Denying New Hearing, 2nd Circuit Sides With Trump on Sanctuary City Grants

Breaking apart from every other U.S. circuit court, a federal appeals court that President Trump flipped last year cleared the way Monday for the Justice Department to withhold grant money from sanctuary jurisdictions.

(CN) — Breaking apart from every other U.S. circuit court, a federal appeals court that President Trump flipped last year cleared the way Monday for the Justice Department to withhold grant money from sanctuary jurisdictions.

The dissenting judges from the deeply divided court called the ruling “astonishing.”

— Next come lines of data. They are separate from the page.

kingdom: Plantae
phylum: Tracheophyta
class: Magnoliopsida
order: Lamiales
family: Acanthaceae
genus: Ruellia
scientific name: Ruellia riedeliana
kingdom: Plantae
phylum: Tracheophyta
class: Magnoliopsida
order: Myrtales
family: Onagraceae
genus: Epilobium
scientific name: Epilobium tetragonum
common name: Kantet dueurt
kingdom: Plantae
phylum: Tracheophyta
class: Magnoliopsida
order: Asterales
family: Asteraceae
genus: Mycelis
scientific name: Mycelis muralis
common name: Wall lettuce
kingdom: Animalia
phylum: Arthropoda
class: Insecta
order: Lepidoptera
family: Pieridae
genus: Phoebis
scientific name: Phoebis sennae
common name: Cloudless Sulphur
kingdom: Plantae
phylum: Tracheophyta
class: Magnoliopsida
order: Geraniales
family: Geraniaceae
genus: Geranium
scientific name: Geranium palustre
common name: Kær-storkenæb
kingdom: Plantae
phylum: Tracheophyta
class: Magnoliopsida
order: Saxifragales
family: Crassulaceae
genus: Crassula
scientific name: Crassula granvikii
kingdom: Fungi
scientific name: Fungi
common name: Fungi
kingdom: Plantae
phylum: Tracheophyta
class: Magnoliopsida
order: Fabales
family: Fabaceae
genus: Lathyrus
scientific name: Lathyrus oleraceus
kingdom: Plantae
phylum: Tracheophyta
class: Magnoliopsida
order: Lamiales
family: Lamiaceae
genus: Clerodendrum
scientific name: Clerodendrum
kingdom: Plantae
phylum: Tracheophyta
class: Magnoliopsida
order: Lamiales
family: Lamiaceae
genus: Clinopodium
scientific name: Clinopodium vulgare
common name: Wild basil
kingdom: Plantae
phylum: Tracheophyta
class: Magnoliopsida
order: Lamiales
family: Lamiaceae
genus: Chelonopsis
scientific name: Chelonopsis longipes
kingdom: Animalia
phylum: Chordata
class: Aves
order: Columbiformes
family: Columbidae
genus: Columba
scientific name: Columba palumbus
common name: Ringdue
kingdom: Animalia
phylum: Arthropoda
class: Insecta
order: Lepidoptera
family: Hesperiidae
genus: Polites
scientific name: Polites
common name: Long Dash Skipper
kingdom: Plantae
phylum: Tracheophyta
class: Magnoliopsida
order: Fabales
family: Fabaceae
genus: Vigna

“Until today, every single circuit judge to have considered the questions presented by this appeal has resolved them the same way,” wrote U.S. Circuit Judge Raymond Lohier, an Obama appointee. “That’s twelve judges — including one former Supreme Court justice — appointed by six different presidents, sitting in four separate circuits, representing a remarkable array of views and backgrounds, responsible for roughly forty percent of the United States population, who, when asked whether the Attorney General may impose the challenged conditions, have all said the same thing: No.”

The full Second Circuit was asked to take up the case after a three-judge panel allowed the Trump administration in February to block cities and states with policies protecting undocumented immigrants from receiving up to $385 million in justice assistance grants.

Blue states around the country sued over the policy, mostly succeeding before the FirstThirdSeventh and Ninth Circuit U.S. Courts of Appeal.

Alone in reversing that trend is the New York City-based Second Circuit, which Trump turned conservative with an appointment late last year.

On Monday, the Second Circuit was evenly divided 6-6 on whether to hold an en banc rehearing, sparking several critical dissents from the liberal wing of its 13-member bench.

“I am, frankly, astounded that my colleagues did not find this a case of exceptional importance warranting en banc review,” U.S. Circuit Judge Rosemary Pooler, a Clinton-appointee, wrote in her dissent.

U.S. Circuit Judge Michael Park, a Trump appointee who assumed his position in May last year, did not take part in the decision.

Joining the court’s mostly conservative wing, Clinton-appointee U.S. Circuit Judge Jose Cabranes struck a defensive note in his opinion.

“There is nothing ‘astonishing’ here about a disagreement among sister circuits, much less anything deserving the castigation by another colleague who asserts that our panel’s decision is ‘wrong, wrong, and wrong again,’” Cabranes wrote.

Seven states — New York, Connecticut, New Jersey, Washington, Massachusetts, Virginia and Rhode Island — and New York City sued over the restrictions in 2018, winning a ruling some 15 months ago in Manhattan ordering the Justice Department to release the funding.

After facing a setback earlier this year, New York City Mayor Bill de Blasio denounced the reversal for allowing Trump to play politics with the city’s safety.

“President Trump’s latest retaliation against his hometown takes away security funding from the No. 1 terrorist target in America — all because we refuse to play by his arbitrary rules,” de Blasio said in February. “No one knows how to keep New Yorkers safe better than the men and women of the NYPD. The president is starving them of the very resources named in honor of one of New York’s Finest, Officer Eddie Byrne.”

Roughly half a year later, racial justice protests across the country has put defunding police departments on the national agenda, and de Blasio announced a plan that he claims would shave roughly a sixth of the NYPD’s $6 billion budget. Activists call de Blasio’s budget an exercise in numbers-shuffling that does not meaningfully reduce the department’s size.

Now in the position of defending the NYPD’s federal dollars, the mayor’s office did not immediately respond to an email requesting comment.